Iridium-Catalyzed Enantioselective Hydrogenation of Unsaturated Heterocyclic Acids

作者：Song Song、Shou-Fei Zhu、Liu-Yang Pu、Qi-Lin Zhou

DOI：10.1002/anie.201301341

日期：2013.6.3

binding: A highly enantioselective hydrogenation of unsaturated heterocyclic acids has been developed by using chiral iridium/spirophosphino oxazoline catalysts (see scheme; BArF−=tetrakis[3,5‐bis(trifluoromethyl)phenyl]borate, Boc=tert‐butoxycarbonyl).

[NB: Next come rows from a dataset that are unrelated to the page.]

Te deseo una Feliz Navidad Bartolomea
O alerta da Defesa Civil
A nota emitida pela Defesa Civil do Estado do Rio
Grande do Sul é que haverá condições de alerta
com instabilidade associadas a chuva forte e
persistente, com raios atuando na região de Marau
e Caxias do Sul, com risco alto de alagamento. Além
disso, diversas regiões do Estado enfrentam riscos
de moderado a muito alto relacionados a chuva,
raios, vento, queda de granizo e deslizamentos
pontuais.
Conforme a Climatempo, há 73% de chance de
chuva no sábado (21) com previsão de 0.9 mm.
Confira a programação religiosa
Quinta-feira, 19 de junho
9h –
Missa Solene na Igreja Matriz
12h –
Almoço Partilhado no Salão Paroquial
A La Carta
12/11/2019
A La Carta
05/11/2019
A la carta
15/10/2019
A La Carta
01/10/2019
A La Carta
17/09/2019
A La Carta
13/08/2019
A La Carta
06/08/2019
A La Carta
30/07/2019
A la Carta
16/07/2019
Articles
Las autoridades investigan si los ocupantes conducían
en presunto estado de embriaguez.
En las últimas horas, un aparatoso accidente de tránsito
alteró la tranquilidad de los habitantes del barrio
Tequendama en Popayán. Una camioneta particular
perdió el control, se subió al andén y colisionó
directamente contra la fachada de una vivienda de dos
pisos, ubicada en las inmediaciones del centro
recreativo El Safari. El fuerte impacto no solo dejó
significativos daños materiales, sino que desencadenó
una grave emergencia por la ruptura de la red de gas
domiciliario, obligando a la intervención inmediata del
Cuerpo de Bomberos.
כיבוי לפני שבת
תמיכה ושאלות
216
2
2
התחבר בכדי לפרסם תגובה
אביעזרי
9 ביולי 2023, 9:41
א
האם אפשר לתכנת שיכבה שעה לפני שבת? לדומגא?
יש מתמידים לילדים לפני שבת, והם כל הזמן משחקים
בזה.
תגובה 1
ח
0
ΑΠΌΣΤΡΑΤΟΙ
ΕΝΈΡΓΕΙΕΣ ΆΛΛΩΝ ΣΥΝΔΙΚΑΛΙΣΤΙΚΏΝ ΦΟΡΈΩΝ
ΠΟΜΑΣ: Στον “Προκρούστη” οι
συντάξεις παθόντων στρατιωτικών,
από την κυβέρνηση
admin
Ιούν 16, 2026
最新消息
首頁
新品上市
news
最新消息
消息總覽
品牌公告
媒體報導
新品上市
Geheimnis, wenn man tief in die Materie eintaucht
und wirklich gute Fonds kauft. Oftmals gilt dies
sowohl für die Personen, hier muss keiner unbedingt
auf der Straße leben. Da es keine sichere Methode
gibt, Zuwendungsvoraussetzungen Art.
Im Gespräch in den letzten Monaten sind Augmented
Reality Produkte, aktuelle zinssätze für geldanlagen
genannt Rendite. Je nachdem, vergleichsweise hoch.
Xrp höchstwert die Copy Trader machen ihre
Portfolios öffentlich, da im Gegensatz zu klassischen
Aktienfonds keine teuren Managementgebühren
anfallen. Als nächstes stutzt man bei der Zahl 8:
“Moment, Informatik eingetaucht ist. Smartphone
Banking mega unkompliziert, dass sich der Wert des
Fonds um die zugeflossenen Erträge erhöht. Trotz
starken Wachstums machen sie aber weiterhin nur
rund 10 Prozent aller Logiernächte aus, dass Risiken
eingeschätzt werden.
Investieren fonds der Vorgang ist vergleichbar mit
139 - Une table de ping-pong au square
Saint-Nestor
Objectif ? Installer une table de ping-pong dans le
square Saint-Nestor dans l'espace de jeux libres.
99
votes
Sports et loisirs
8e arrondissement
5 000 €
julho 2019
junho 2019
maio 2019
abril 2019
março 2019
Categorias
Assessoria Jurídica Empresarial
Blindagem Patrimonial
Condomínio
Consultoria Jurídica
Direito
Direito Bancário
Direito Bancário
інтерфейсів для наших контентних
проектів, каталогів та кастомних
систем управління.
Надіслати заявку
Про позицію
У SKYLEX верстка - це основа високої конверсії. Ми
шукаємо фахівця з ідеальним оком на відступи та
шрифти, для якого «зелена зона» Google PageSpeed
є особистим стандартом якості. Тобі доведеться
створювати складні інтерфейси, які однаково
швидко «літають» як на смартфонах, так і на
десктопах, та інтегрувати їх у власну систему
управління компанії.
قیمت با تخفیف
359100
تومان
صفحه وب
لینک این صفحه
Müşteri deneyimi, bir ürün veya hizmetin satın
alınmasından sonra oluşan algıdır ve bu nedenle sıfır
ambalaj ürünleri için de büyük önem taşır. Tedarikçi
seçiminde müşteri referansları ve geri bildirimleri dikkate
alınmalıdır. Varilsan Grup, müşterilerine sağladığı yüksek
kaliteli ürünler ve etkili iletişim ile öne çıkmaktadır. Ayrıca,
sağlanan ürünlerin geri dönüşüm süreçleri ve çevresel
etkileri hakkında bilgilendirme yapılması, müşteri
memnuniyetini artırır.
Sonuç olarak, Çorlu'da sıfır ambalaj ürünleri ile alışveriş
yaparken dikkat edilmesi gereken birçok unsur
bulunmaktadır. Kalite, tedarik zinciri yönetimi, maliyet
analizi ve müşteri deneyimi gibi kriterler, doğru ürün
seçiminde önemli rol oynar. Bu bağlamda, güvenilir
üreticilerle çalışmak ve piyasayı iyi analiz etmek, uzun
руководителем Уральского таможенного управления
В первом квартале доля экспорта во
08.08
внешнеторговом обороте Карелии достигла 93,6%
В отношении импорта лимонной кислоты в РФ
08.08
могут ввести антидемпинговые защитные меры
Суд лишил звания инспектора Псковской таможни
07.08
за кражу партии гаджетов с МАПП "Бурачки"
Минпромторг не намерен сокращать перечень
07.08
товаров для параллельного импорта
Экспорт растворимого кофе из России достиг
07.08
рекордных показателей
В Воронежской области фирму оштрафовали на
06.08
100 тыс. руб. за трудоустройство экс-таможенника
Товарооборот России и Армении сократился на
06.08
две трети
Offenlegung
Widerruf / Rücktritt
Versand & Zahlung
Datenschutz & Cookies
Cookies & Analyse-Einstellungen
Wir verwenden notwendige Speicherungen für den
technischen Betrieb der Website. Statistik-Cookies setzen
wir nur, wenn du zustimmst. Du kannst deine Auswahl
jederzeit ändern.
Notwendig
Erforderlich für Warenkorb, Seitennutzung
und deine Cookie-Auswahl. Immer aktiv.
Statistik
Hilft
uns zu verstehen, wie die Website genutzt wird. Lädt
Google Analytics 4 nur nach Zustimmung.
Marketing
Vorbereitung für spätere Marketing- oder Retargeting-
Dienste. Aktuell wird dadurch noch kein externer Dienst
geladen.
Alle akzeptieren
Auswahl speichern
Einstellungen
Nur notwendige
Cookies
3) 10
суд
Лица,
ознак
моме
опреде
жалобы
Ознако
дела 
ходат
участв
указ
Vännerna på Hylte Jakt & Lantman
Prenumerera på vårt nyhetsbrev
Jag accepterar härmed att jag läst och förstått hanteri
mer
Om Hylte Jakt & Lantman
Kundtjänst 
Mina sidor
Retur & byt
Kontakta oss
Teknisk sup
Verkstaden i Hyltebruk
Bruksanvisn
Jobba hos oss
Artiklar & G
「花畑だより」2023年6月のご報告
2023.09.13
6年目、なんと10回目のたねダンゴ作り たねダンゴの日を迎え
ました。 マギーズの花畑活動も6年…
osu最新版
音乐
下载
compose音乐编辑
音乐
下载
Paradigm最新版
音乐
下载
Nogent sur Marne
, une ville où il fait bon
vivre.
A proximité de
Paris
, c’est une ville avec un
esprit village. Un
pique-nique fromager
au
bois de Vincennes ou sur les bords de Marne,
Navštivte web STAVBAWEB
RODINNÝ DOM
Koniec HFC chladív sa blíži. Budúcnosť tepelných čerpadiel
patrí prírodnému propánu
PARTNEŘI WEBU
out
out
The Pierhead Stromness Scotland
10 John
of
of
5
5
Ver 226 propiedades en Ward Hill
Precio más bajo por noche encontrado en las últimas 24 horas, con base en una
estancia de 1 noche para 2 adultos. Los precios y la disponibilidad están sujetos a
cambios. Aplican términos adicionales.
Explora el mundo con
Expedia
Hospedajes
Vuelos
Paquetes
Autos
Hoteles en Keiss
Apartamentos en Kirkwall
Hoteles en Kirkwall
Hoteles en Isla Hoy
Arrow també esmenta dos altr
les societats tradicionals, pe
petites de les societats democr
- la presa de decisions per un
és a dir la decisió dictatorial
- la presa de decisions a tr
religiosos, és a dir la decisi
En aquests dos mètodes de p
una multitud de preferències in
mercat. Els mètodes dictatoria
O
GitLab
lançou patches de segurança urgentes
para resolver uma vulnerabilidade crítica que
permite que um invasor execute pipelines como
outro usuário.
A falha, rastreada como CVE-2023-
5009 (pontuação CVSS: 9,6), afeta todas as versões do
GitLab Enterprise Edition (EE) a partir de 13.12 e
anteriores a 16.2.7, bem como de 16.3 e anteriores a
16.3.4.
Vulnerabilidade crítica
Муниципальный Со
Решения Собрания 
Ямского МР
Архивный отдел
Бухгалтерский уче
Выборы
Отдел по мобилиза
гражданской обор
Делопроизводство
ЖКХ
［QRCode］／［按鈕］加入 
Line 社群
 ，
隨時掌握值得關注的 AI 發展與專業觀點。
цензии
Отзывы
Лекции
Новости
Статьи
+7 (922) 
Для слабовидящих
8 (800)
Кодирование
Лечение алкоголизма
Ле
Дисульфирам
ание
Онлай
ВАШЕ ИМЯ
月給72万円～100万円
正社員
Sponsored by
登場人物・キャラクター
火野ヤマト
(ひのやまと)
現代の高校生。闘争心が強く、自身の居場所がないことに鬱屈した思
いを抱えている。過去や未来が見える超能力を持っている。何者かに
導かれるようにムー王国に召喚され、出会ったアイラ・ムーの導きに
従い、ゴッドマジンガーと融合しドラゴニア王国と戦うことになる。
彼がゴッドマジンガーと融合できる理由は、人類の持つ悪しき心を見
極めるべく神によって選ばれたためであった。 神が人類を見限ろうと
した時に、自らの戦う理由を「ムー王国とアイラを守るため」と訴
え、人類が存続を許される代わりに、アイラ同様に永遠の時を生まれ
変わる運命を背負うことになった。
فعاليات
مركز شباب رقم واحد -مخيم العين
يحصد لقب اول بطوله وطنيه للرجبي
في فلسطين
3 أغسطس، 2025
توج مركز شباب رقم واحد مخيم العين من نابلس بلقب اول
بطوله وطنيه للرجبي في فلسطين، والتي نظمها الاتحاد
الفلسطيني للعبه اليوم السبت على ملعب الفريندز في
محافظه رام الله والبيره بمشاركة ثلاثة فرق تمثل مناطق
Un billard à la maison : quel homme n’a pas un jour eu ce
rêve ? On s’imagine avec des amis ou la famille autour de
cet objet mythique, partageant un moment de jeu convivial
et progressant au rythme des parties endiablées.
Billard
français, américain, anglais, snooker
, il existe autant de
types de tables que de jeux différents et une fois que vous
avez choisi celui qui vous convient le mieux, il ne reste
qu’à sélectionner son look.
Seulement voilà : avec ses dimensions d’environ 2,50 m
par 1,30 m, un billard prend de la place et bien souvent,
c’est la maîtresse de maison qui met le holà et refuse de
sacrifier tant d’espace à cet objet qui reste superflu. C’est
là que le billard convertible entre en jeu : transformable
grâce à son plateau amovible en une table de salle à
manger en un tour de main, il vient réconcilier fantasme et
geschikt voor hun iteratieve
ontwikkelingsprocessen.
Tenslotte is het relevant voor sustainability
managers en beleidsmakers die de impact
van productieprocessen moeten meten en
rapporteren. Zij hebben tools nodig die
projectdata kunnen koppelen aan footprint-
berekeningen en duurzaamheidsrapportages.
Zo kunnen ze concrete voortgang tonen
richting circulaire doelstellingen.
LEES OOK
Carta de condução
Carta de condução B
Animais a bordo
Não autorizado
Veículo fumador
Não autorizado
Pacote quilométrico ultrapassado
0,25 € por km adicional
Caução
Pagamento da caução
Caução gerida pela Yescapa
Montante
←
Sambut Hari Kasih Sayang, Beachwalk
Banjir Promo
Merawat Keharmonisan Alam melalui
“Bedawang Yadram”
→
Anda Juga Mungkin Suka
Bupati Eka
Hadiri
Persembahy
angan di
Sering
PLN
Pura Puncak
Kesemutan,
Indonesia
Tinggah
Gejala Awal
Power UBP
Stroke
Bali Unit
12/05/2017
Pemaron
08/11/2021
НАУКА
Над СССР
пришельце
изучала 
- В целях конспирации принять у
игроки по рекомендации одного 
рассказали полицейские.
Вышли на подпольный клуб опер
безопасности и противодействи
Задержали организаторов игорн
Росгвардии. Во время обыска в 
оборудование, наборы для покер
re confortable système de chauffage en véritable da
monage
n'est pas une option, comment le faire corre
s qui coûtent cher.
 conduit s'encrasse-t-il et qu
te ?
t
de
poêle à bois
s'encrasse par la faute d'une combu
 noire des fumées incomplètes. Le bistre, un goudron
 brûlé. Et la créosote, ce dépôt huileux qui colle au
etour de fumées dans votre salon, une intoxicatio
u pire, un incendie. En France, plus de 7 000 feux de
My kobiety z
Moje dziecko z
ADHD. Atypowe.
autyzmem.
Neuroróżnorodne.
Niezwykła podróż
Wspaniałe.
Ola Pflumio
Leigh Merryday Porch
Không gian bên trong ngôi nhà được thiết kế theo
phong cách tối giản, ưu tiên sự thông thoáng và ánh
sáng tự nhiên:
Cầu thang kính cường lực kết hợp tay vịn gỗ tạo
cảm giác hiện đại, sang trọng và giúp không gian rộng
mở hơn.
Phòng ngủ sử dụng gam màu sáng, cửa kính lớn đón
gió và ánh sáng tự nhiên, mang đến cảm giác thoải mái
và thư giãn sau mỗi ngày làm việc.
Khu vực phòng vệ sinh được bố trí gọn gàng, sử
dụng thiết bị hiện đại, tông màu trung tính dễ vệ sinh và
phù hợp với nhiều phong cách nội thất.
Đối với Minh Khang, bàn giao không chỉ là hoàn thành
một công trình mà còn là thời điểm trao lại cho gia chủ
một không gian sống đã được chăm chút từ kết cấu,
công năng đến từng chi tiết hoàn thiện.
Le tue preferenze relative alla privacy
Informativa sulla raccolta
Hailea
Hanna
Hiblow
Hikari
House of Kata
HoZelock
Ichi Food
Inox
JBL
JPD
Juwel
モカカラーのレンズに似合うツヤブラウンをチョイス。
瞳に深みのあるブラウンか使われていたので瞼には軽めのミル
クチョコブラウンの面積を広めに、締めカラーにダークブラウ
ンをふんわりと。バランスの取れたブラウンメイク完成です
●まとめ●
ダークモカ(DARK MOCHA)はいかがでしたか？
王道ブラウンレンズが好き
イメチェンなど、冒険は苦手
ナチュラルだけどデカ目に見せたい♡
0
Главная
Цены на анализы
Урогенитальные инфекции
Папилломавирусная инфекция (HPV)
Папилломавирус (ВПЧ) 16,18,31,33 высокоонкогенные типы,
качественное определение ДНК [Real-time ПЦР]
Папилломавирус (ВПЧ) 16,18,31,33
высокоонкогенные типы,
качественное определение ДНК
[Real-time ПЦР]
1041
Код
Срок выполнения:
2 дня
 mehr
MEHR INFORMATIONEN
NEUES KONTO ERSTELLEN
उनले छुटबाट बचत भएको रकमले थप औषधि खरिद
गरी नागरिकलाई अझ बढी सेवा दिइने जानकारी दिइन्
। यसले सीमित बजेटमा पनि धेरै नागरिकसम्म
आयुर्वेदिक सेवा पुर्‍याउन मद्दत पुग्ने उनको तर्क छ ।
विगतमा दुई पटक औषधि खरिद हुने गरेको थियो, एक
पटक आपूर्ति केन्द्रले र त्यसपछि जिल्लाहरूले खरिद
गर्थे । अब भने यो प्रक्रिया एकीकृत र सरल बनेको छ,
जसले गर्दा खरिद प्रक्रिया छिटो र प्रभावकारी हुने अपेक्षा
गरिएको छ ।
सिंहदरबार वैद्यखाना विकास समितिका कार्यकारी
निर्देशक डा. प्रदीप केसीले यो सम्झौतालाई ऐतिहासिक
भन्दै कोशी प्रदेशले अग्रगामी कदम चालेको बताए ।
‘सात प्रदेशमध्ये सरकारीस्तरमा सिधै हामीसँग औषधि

This reaction provided an efficient method for the preparation of optically active heterocyclic acids with excellent enantioselectivities.

螺旋结合：一种高度对映选择性的不饱和杂环羧酸的加氢已经通过使用手性铱/ spirophosphino恶唑啉催化剂开发（参见方案; BAR ˚F - =四[3,5-双（三氟甲基）苯基]硼酸盐，的Boc =叔丁氧羰基）。该反应提供了制备具有优异对映选择性的旋光杂环酸的有效方法。